Legal environment simply means a set of rules and regulations that govern doing business in a given country. These rules and regulations vary from country to country. As home business owner, you need to know how the legal aspects that govern the type of business you are involved in affect you. They may positively or negatively affect your business. How knowledgeable are you about the legal aspects pertaining to starting and running a business in your country?

If you have never bothered to find out about the legal environment in which you operate and how it can impact on your business, it’s important that you try to know how the law affects your business at every stage of its development before it’s too late. And if you intend to start a business, some of the things to give first priority are the legalities involved in running a business in your marketplace. If you are finding it difficult, then I recommend you seek the services of an expert in this area to help you.

In this article, I would like to share with you some of the things to focus on under legal environment, which include the following:

1. The law of ownership

The law of ownership refers to who owns what type of business in a given country. If you want to start a business, you need to learn who owns what and what the law says on the type of business you want to start. The law affects the type of business you want to set up. For instance, in some developing countries particularly, there may be rules that necessitate the local people to own a certain percentage of a foreign business or its subsidiary.

2. Taxation laws

Understanding the legal environment in the area of taxation and how it affects your business is very important to you. Laws are used to encourage or discourage certain activities or businesses. For example, in most countries, there is no tax levied on people who earn income from online home businesses. But if an internet sales tax is introduced in your respective country, probably most affiliate marketers may pull out of business. If not, their earnings may be affected substantially, making it difficult to sustain their online businesses.

In another related example, if the amount of tax levied on, say, agricultural exports is reduced, you may be encouraged to export more products in other countries. Changes in taxation laws can either boost your business or discourage you in the business you are doing.

3. Use of trademarks, copyrights and patents

A trademark can be defined as the legal protection given to a product. It’s a word or set of words, a design which helps to recognize or identify the source of goods of one party from those of others. For instance, if you have been doing business under certain name and brand, you can claim trademark over that name and brand image by registering it. This enables you to prevent competitors from copying your product.

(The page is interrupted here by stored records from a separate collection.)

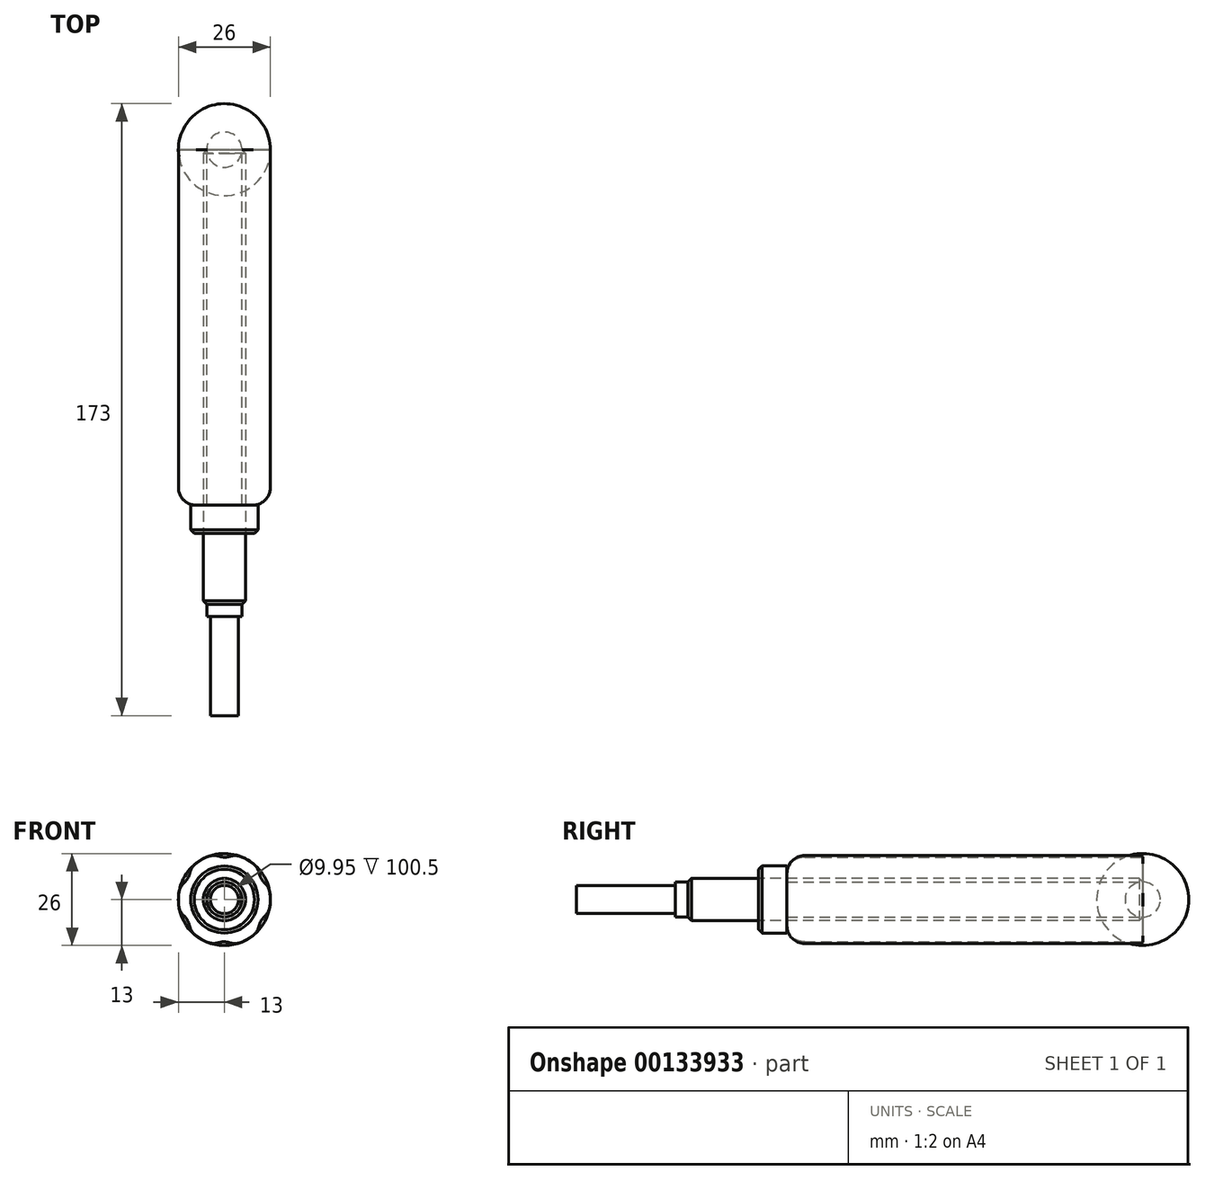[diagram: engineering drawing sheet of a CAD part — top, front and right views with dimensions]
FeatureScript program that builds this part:
annotation { "Feature Type Name" : "Feature", "Feature Type Description" : "" }
export const myFeature = defineFeature(function(context is Context, id is Id, definition is map)
    precondition{}
    {
        {
            var Q0;
            Q0=qCreatedBy(makeId("Front.planeOp"),FACE);
            var sketch = newSketch(context, id + "F0", { "sketchPlane" : qUnion([Q0])});
            skCircle(sketch, "E0", {"center": v(0, 0) * mm, "radius": 3.98 * mm});
            skSolve(sketch);
        }
        {
            var Q0;
            Q0 = qSketchRegion(id + "F0", true);
            extrude(context, id + "F1", {"entities" : qUnion([Q0]), "oppositeDirection" : true, "depth" : 28 * mm});
        }
        {
            var Q0;
            Q0=makeQuery(id+"F1.opExtrude","CAP_FACE",FACE,{"disambiguationData":[OSD([sQuery(id+"F0.wireOp",EDGE,"E0")])],"isStart":false});
            var sketch = newSketch(context, id + "F2", { "sketchPlane" : qUnion([Q0])});
            skCircle(sketch, "E1", {"center": v(0, 0) * mm, "radius": 4.92 * mm});
            skSolve(sketch);
        }
        {
            var Q0;
            Q0 = qSketchRegion(id + "F2", true);
            extrude(context, id + "F3", {"entities" : qUnion([Q0]), "operationType" : NewBodyOperationType.ADD, "depth" : 3.5 * mm});
        }
        {
            var Q0;
            Q0=makeQuery(id+"F3.opExtrude","CAP_FACE",FACE,{"disambiguationData":[OSD([sQuery(id+"F2.wireOp",EDGE,"E1")])],"isStart":false});
            var sketch = newSketch(context, id + "F4", { "sketchPlane" : qUnion([Q0])});
            skCircle(sketch, "E2", {"center": v(0, 0) * mm, "radius": 5.97 * mm});
            skSolve(sketch);
        }
        {
            var Q0;
            Q0 = qSketchRegion(id + "F4", true);
            extrude(context, id + "F5", {"entities" : qUnion([Q0]), "operationType" : NewBodyOperationType.ADD, "depth" : 128.5 * mm});
        }
        {
            var Q0;
            Q0=makeQuery(id+"F5.opExtrude","SWEPT_FACE",FACE,{"disambiguationData":[OSD([sQuery(id+"F4.wireOp",EDGE,"E2")])]});
            chamfer(context, id + "F6", {"entities" : qUnion([Q0]), "chamferType" : ChamferType.OFFSET_ANGLE, "width" : 1 * mm, "oppositeDirection" : false, "angle" : 45 * degree, "tangentPropagation" : true});
        }
        {
            var Q0;
            Q0=makeQuery(id+"F5.opExtrude","CAP_FACE",FACE,{"disambiguationData":[OSD([sQuery(id+"F4.wireOp",EDGE,"E2")])],"isStart":false});
            var sketch = newSketch(context, id + "F7", { "sketchPlane" : qUnion([Q0])});
            skCircle(sketch, "E3", {"center": v(0, 0) * mm, "radius": 13 * mm});
            skArc(sketch, "E4", {"start": v(-2.72, 12.71) * mm, "mid": v(-0.07, 11.97) * mm, "end": v(2.57, 12.74) * mm});
            skArc(sketch, "E5.1.0", {"start": v(-12.37, 4) * mm, "mid": v(-10.4, 5.93) * mm, "end": v(-9.75, 8.6) * mm});
            skArc(sketch, "E5.2.0", {"start": v(-9.65, -8.71) * mm, "mid": v(-10.33, -6.04) * mm, "end": v(-12.32, -4.14) * mm});
            skArc(sketch, "E5.3.0", {"start": v(2.72, -12.71) * mm, "mid": v(0.07, -11.97) * mm, "end": v(-2.57, -12.74) * mm});
            skArc(sketch, "E5.4.0", {"start": v(12.37, -4) * mm, "mid": v(10.4, -5.93) * mm, "end": v(9.75, -8.6) * mm});
            skArc(sketch, "E5.5.0", {"start": v(9.65, 8.71) * mm, "mid": v(10.33, 6.04) * mm, "end": v(12.32, 4.14) * mm});
            skSolve(sketch);
        }
        {
            var Q0;
            {var subQ5=sQuery(id+"F7.wireOp",EDGE,"E4");Q0=makeQuery(id+"F7.imprint","IMPRINT",FACE,{"disambiguationData":[TD([[makeQuery(id+"F7.imprint","IMPRINT",EDGE,{"derivedFrom":subQ5}),-1.0]])]});}
            extrude(context, id + "F8", {"entities" : qUnion([Q0]), "oppositeDirection" : true, "depth" : 100.5 * mm});
        }
        {
            var Q0;
            Q0=makeQuery(id+"F8.opExtrude","CAP_FACE",FACE,{"disambiguationData":[OSD([sQuery(id+"F4.wireOp",EDGE,"E2"),sQuery(id+"F7.wireOp",EDGE,"E3"),sQuery(id+"F7.wireOp",EDGE,"E4"),sQuery(id+"F7.wireOp",EDGE,"E5.1.0"),sQuery(id+"F7.wireOp",EDGE,"E5.2.0"),sQuery(id+"F7.wireOp",EDGE,"E5.3.0"),sQuery(id+"F7.wireOp",EDGE,"E5.4.0"),sQuery(id+"F7.wireOp",EDGE,"E5.5.0")])],"isStart":false});
            var sketch = newSketch(context, id + "F9", { "sketchPlane" : qUnion([Q0])});
            skCircle(sketch, "E6", {"center": v(0, 0) * mm, "radius": 9.5 * mm});
            skSolve(sketch);
        }
        {
            var Q0;
            Q0 = qSketchRegion(id + "F9", true);
            extrude(context, id + "F10", {"entities" : qUnion([Q0]), "depth" : 8 * mm});
        }
        {
            var Q0;
            Q0=makeQuery(id+"F10.opExtrude","CAP_EDGE",EDGE,{"disambiguationData":[OSD([sQuery(id+"F9.wireOp",EDGE,"E6")])],"isStart":false});
            chamfer(context, id + "F11", {"entities" : qUnion([Q0]), "width" : 1 * mm, "tangentPropagation" : true});
        }
        {
            var Q0;
            {var subQ0=sQuery(id+"F4.wireOp",EDGE,"E2");Q0=makeQuery(id+"F8.boolean.opBoolean","MERGE",FACE,{"derivedFrom":[makeQuery(id+"F5.opExtrude","CAP_FACE",FACE,{"disambiguationData":[OSD([subQ0])],"isStart":false}),makeQuery(id+"F8.opExtrude","CAP_FACE",FACE,{"disambiguationData":[OSD([subQ0,sQuery(id+"F7.wireOp",EDGE,"E3"),sQuery(id+"F7.wireOp",EDGE,"E4"),sQuery(id+"F7.wireOp",EDGE,"E5.1.0"),sQuery(id+"F7.wireOp",EDGE,"E5.2.0"),sQuery(id+"F7.wireOp",EDGE,"E5.3.0"),sQuery(id+"F7.wireOp",EDGE,"E5.4.0"),sQuery(id+"F7.wireOp",EDGE,"E5.5.0")])],"isStart":true})]});}
            var sketch = newSketch(context, id + "F12", { "sketchPlane" : qUnion([Q0])});
            skCircle(sketch, "E7", {"center": v(0, 0) * mm, "radius": 13 * mm});
            skLineSegment(sketch, "E8", {"start": v(-13, -0.07) * mm, "end": v(13, 0.07) * mm, "construction": true});
            skLineSegment(sketch, "E9", {"start": v(-13, -0.07) * mm, "end": v(13, 0.07) * mm});
            skSolve(sketch);
        }
        {
            var Q0;
            {var subQ2=sQuery(id+"F12.wireOp",EDGE,"E9");Q0=makeQuery(id+"F12.imprint","IMPRINT",FACE,{"disambiguationData":[TD([[makeQuery(id+"F12.imprint","IMPRINT",EDGE,{"derivedFrom":subQ2}),-1.0]])]});}
            var Q1;
            {var subQ1=makeQuery(id+"F8.opExtrude","CAP_EDGE",EDGE,{"disambiguationData":[OSD([sQuery(id+"F7.wireOp",EDGE,"E5.4.0")])],"isStart":true});Q1=makeQuery(id+"F12.imprint","IMPRINT",FACE,{"disambiguationData":[TD([[makeQuery(id+"F12.imprint","IMPRINT",EDGE,{"derivedFrom":subQ1}),1.0]])]});}
            var Q2;
            {var subQ1=makeQuery(id+"F8.opExtrude","CAP_EDGE",EDGE,{"disambiguationData":[OSD([sQuery(id+"F7.wireOp",EDGE,"E5.3.0")])],"isStart":true});Q2=makeQuery(id+"F12.imprint","IMPRINT",FACE,{"disambiguationData":[TD([[makeQuery(id+"F12.imprint","IMPRINT",EDGE,{"derivedFrom":subQ1}),1.0]])]});}
            var Q3;
            {var subQ1=makeQuery(id+"F8.opExtrude","CAP_EDGE",EDGE,{"disambiguationData":[OSD([sQuery(id+"F7.wireOp",EDGE,"E5.2.0")])],"isStart":true});Q3=makeQuery(id+"F12.imprint","IMPRINT",FACE,{"disambiguationData":[TD([[makeQuery(id+"F12.imprint","IMPRINT",EDGE,{"derivedFrom":subQ1}),1.0]])]});}
            var Q4;
            Q4=sQuery(id+"F12.wireOp",EDGE,"E8");
            revolve(context, id + "F13", {"entities" : qUnion([Q0, Q1, Q2, Q3]), "axis" : qUnion([Q4]), "revolveType" : RevolveType.FULL});
        }
        {
            var Q0;
            {var subQ0=sQuery(id+"F7.wireOp",EDGE,"E5.4.0");var subQ1=sQuery(id+"F7.wireOp",EDGE,"E3");Q0=makeQuery(id+"F8.opExtrude","SWEPT_EDGE",EDGE,{"disambiguationData":[OSD([subQ1,subQ0]),TDD([makeQuery(id+"F7.imprint","INTERSECT",VERTEX,{"disambiguationData":[OD(0.0)],"derivedFrom":[subQ1,subQ0]})])]});}
            var Q1;
            {var subQ0=sQuery(id+"F7.wireOp",EDGE,"E5.4.0");var subQ1=sQuery(id+"F7.wireOp",EDGE,"E3");Q1=makeQuery(id+"F8.opExtrude","SWEPT_EDGE",EDGE,{"disambiguationData":[OSD([subQ1,subQ0]),TDD([makeQuery(id+"F7.imprint","INTERSECT",VERTEX,{"disambiguationData":[OD(1.0)],"derivedFrom":[subQ1,subQ0]})])]});}
            var Q2;
            {var subQ0=sQuery(id+"F7.wireOp",EDGE,"E5.5.0");var subQ1=sQuery(id+"F7.wireOp",EDGE,"E3");Q2=makeQuery(id+"F8.opExtrude","SWEPT_EDGE",EDGE,{"disambiguationData":[OSD([subQ1,subQ0]),TDD([makeQuery(id+"F7.imprint","INTERSECT",VERTEX,{"disambiguationData":[OD(1.0)],"derivedFrom":[subQ1,subQ0]})])]});}
            var Q3;
            {var subQ0=sQuery(id+"F7.wireOp",EDGE,"E5.5.0");var subQ1=sQuery(id+"F7.wireOp",EDGE,"E3");Q3=makeQuery(id+"F8.opExtrude","SWEPT_EDGE",EDGE,{"disambiguationData":[OSD([subQ1,subQ0]),TDD([makeQuery(id+"F7.imprint","INTERSECT",VERTEX,{"disambiguationData":[OD(0.0)],"derivedFrom":[subQ1,subQ0]})])]});}
            var Q4;
            {var subQ0=sQuery(id+"F7.wireOp",EDGE,"E4");var subQ1=sQuery(id+"F7.wireOp",EDGE,"E3");Q4=makeQuery(id+"F8.opExtrude","SWEPT_EDGE",EDGE,{"disambiguationData":[OSD([subQ1,subQ0]),TDD([makeQuery(id+"F7.imprint","INTERSECT",VERTEX,{"disambiguationData":[OD(1.0)],"derivedFrom":[subQ1,subQ0]})])]});}
            var Q5;
            {var subQ0=sQuery(id+"F7.wireOp",EDGE,"E4");var subQ1=sQuery(id+"F7.wireOp",EDGE,"E3");Q5=makeQuery(id+"F8.opExtrude","SWEPT_EDGE",EDGE,{"disambiguationData":[OSD([subQ1,subQ0]),TDD([makeQuery(id+"F7.imprint","INTERSECT",VERTEX,{"disambiguationData":[OD(0.0)],"derivedFrom":[subQ1,subQ0]})])]});}
            var Q6;
            {var subQ0=sQuery(id+"F7.wireOp",EDGE,"E5.1.0");var subQ1=sQuery(id+"F7.wireOp",EDGE,"E3");Q6=makeQuery(id+"F8.opExtrude","SWEPT_EDGE",EDGE,{"disambiguationData":[OSD([subQ1,subQ0]),TDD([makeQuery(id+"F7.imprint","INTERSECT",VERTEX,{"disambiguationData":[OD(1.0)],"derivedFrom":[subQ1,subQ0]})])]});}
            var Q7;
            {var subQ0=sQuery(id+"F7.wireOp",EDGE,"E5.1.0");var subQ1=sQuery(id+"F7.wireOp",EDGE,"E3");Q7=makeQuery(id+"F8.opExtrude","SWEPT_EDGE",EDGE,{"disambiguationData":[OSD([subQ1,subQ0]),TDD([makeQuery(id+"F7.imprint","INTERSECT",VERTEX,{"disambiguationData":[OD(0.0)],"derivedFrom":[subQ1,subQ0]})])]});}
            var Q8;
            {var subQ0=sQuery(id+"F7.wireOp",EDGE,"E5.2.0");var subQ1=sQuery(id+"F7.wireOp",EDGE,"E3");Q8=makeQuery(id+"F8.opExtrude","SWEPT_EDGE",EDGE,{"disambiguationData":[OSD([subQ1,subQ0]),TDD([makeQuery(id+"F7.imprint","INTERSECT",VERTEX,{"disambiguationData":[OD(1.0)],"derivedFrom":[subQ1,subQ0]})])]});}
            var Q9;
            {var subQ0=sQuery(id+"F7.wireOp",EDGE,"E5.2.0");var subQ1=sQuery(id+"F7.wireOp",EDGE,"E3");Q9=makeQuery(id+"F8.opExtrude","SWEPT_EDGE",EDGE,{"disambiguationData":[OSD([subQ1,subQ0]),TDD([makeQuery(id+"F7.imprint","INTERSECT",VERTEX,{"disambiguationData":[OD(0.0)],"derivedFrom":[subQ1,subQ0]})])]});}
            var Q10;
            {var subQ0=sQuery(id+"F7.wireOp",EDGE,"E5.3.0");var subQ1=sQuery(id+"F7.wireOp",EDGE,"E3");Q10=makeQuery(id+"F8.opExtrude","SWEPT_EDGE",EDGE,{"disambiguationData":[OSD([subQ1,subQ0]),TDD([makeQuery(id+"F7.imprint","INTERSECT",VERTEX,{"disambiguationData":[OD(1.0)],"derivedFrom":[subQ1,subQ0]})])]});}
            var Q11;
            {var subQ0=sQuery(id+"F7.wireOp",EDGE,"E5.3.0");var subQ1=sQuery(id+"F7.wireOp",EDGE,"E3");Q11=makeQuery(id+"F8.opExtrude","SWEPT_EDGE",EDGE,{"disambiguationData":[OSD([subQ1,subQ0]),TDD([makeQuery(id+"F7.imprint","INTERSECT",VERTEX,{"disambiguationData":[OD(0.0)],"derivedFrom":[subQ1,subQ0]})])]});}
            fillet(context, id + "F14", {"entities" : qUnion([Q0, Q1, Q2, Q3, Q4, Q5, Q6, Q7, Q8, Q9, Q10, Q11]), "radius" : 5 * mm, "tangentPropagation" : true, "allowEdgeOverflow" : false});
        }
        {
            var Q0;
            {var subQ0=sQuery(id+"F7.wireOp",EDGE,"E3");Q0=makeQuery(id+"F8.opExtrude","CAP_EDGE",EDGE,{"disambiguationData":[OSD([subQ0]),TDD([makeQuery(id+"F7.imprint","IMPRINT",EDGE,{"disambiguationData":[TD([[makeQuery(id+"F7.imprint","INTERSECT",VERTEX,{"disambiguationData":[OD(0.0)],"derivedFrom":[subQ0,sQuery(id+"F7.wireOp",EDGE,"E5.2.0")]}),-1.0]])],"derivedFrom":subQ0})])],"isStart":false});}
            fillet(context, id + "F15", {"entities" : qUnion([Q0]), "radius" : 5 * mm, "tangentPropagation" : true, "allowEdgeOverflow" : false});
        }
    });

On the other hand, copyrights are meant to protect the intellectual property like writings, discoveries, designs, music and art to mention but a few. While copyrights protect expression of an idea, patents protect the idea itself. The owner of the copyright has exclusive rights to use his works in the way he wants. But ownership of copyrights can be transferred to other people.

Knowing how trademarks, copyrights and patents work is important so that you can legally protect your products and works from being copied. Secondly, it helps you to avoid falling prey to problems you may encounter when you violate these laws.

4. Understanding the minimum standards

As a business owner, you need to know some of the minimum technical standards you should meet when doing your business. For instance, flowers should be fresh before they are accepted where they are exported. That’s a minimum standard. Failure to meet the minimum standards may lead to failure to succeed in business. You should therefore try to find out the minimum stands required to remain in any business you intend to start or you are already doing.

Lastly, knowing the legal environment in which you operate is important and should be given primary attention if you really want to succeed in your business. Get to know what legal aspects affect your business and how to go about the legalities involved in doing business.